Le chien Chiffon qui puait terriblement le chien, dont les poils étaient irrémédiablement mêlés, qui aboyait à n'en plus finir pour pouvoir entrer Il n'entrait pas Il avait dépassé le stade hygiénique de base Dans sa pelisse grise ébouriffée, des piques-piques inauguraient un nouveau monde (Ne jamais s'approcher de ces graines charnues qui n'attendent rien d'autre que de se mêler dans nos cheveux, notre chandail ou notre foulard pour partir au loin.) "Y'arrête pas d'japper ton chien!", me disait la petite peste de voisine "C'est sûr, c'est un chien, qu'ess tu veux qui fasse d'aut'?" J'apprenais la dialectique


Que tu étais belle!

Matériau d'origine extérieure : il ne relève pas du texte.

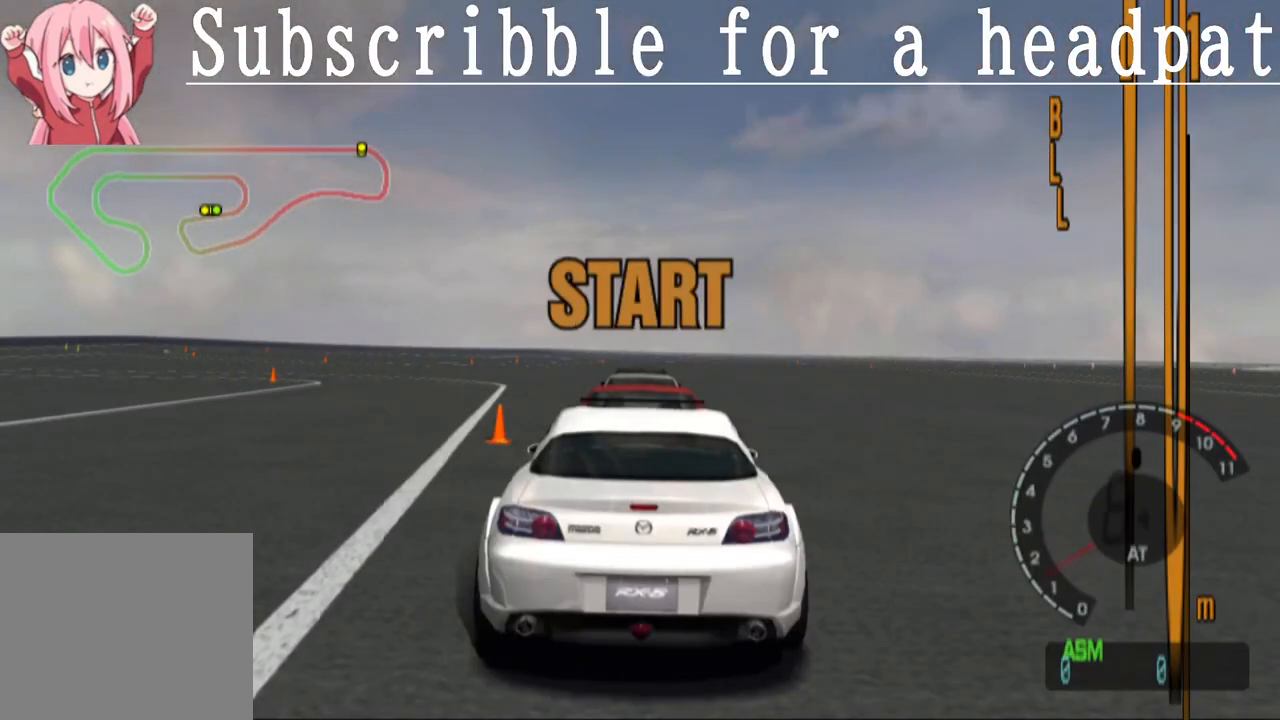
{"buttons": ["CROSS"], "left_stick": "up-left", "right_stick": "center", "events": [[17, "left_stick", "up-left"]]}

La plus belle des mères de la ruelle Élégante Intelligente La seule à être svelte La seule qui travaillait La seule à acheter des avocats au Marché Jean-Talon L'étrange qui élevait ses enfants sans père


Ont-ils deviné que tu avais brûlé ta brassière? (La seule qui l'avait fait.) Nous ne jouions pas avec le feu Nous préparions des recettes de bouette dans une maison en carton Madame Phoenix s'était acheté un frigo À la cachette Barbecue, ce n'était pas le bon garçon qui nous trouvait


Le soir, les cuisines s'allumaient, les pères rentraient devant un souper déjà prêt Nous apprenions que si tu ne prépares rien tu manges des rôties au fromage ou du Chef Boyardee et que la salade se mange sans fin: "Quelle sorte de [fin]? Les deux sortes." Nous étions coincées Mange ta salade


C'était le temps où le Pam se consommait régulièrement et où le baloney gonflait dans la poêle Tu t'étais abonnée aux recettes de cuisine internationale de Time-Life mais tu consultais l'encyclopédie de Jehanne Benoît et la Cuisine raisonnée des religieuses Avec les restes de pâte, tu confectionnais des pets-de-nonne Ta tarte aux pommes a toujours été la meilleure


Pendans que tu fais une petite sieste de l'après-midi Les souvenirs remontent La lumière descend Balançoire improvisée Te souviens-tu?